The U.S. Navy has come under fire this week after it was revealed that its uniforms are extremely flammable and, in some cases, can actually lead to more severe burn injuries.
An impromptu test conducted October 15 by the Navy Clothing Textile Research Facility in Natick, MA found that the Navy Working Uniform Type I, a material comprised of a 50% nylon 50% cotton, will “burn robustly until completely consumed” when subjected to a flame and “melt and drip” as it burns. The test results add that the “sticky molten material” will even contribute to increased burn injury.
During the test, a small strip of the NWU Type I material was subjected to a flame for 12 seconds and the after-flame time, after-glow time, and char length were measured and any melting/dripping was recorded.
The flame resistant qualities, or lack there of, is nothing new. In fact, the Navy has known about the defect, if you can call it that, since it was discovered in October 2011. Actually, flame resistant uniforms have not been required by the Navy since 1996.
Still, the report has become quite the topic in some of the Navy’s social media outlets, and the Navy has been quick on the the damage control.
“Upfront, we need to acknowledge that since 1996 there has not been a Fleet requirement to have flame resistant working uniforms for all hands,” Rear Adm. John Kirby, Navy’s Chief of Information, said in a statement. “Where there is a need, fire retardant/flame resistant clothing is provided—damage control personnel, fire fighters, Sailors involved in flight duties, etc….”
In an additional effort to alleviate concerns, All Hands Magazine sat down with Vice Adm. Scott Van Buskirk, Commander Navy Personnel Command and President of the Navy Uniform Board and put some tough questions to him. Here’s what he had to say:
AH: The NWUs Type I were introduced in 2008/9. Why are we just now learning that they are not flame resistant?

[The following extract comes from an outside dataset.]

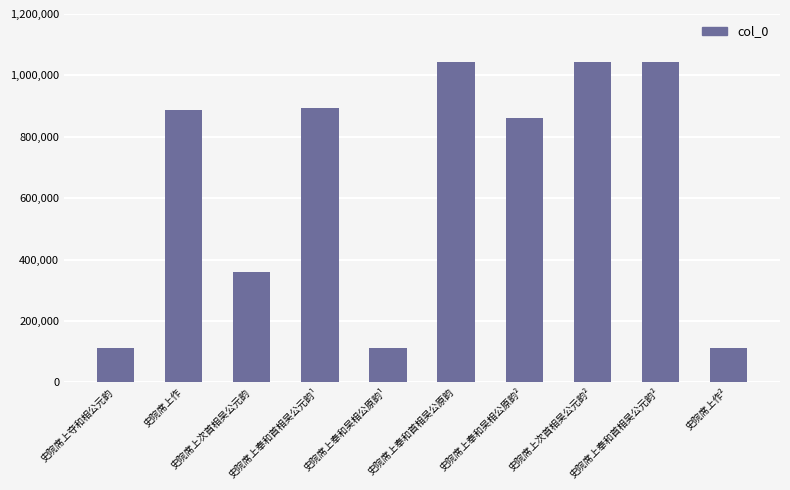

What is the greatest value displayed?

1044666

CNP: Well, we’ve known that these uniforms were not flame resistant for some time. This is not a new notion. In fact, we detailed this in an Oct 2011 Navy Safety Center message, where it was spelled out that the Type I lacked flame resistant qualities.
There are no Navy uniforms developed purposely to fight a shipboard fire. That said, if you walk aboard any Navy ship, you will find each one is equipped with the needed fire fighting ensemble and personal protective equipment to combat fires.
So, beyond our everyday working uniforms, the required equipment needed to “fight the ship” and keep our Sailors safe is out there and readily available should the circumstances dictate its use.
AH: Given the results of the recent test — what we now know – are you comfortable with Sailors wearing NWUs at sea?
CNP: Absolutely I am. As long as it is worn in the manner and in the environment for which it was designed – just like any other uniform we have – we still believe it’s suitable for wear.
Since the mid-90’s there has been no requirement for us to have a flame resistant working uniform for all hands. There’s been no change to that requirement.
That said, in light of this impromptu test, Adm. Gortney at Fleet Forces Command is having a working group go review the requirements. If they should recommend changes, then we’ll take a look at that. But again, the uniform is still approved for wear aboard a ship. What we need to focus on is wearing it properly and in the right environments – sea and ashore environments that do not require special clothing (e.g., flight, flight deck, engine room, etc.).
AH: Some media reports have argued that the NWU is less safe than the uniforms that it replaced—your thoughts?
CNP: I don’t agree with those assertions. This uniform offers the same level of protection as the uniforms they replaced. Again, let me be clear, I am very comfortable with Sailors wearing this uniform—provided they wear it correctly and in the manner in which it was designed.
AH: Are you comfortable with Sailors fighting fires in this uniform?
CNP: Yes, in the appropriate cases, I am. Look, we know NWUs–which are not made of, or treated with, flame resistant material are not meant to be a firefighting uniform–nor were those uniforms they replaced.
I believe Sailors understand this uniform can be worn to take appropriate first responder action to combat a fire. Beyond that, they need to don more advanced protective gear. Would I expect a Sailor to leave a space where there is a small fire, one that could be controlled or extinguished before it progressed, simply because that Sailor wasn’t in their fire fighting ensemble? The answer is No.
I would expect that the Sailor would do their best to put that fire out– if the situation became such that the fire advanced and added PPE was needed–that Sailor should leave the space in time or call for help. Our folks know this.
So what do you think: Should the Navy change its uniforms or is there no use crying over spilled milk?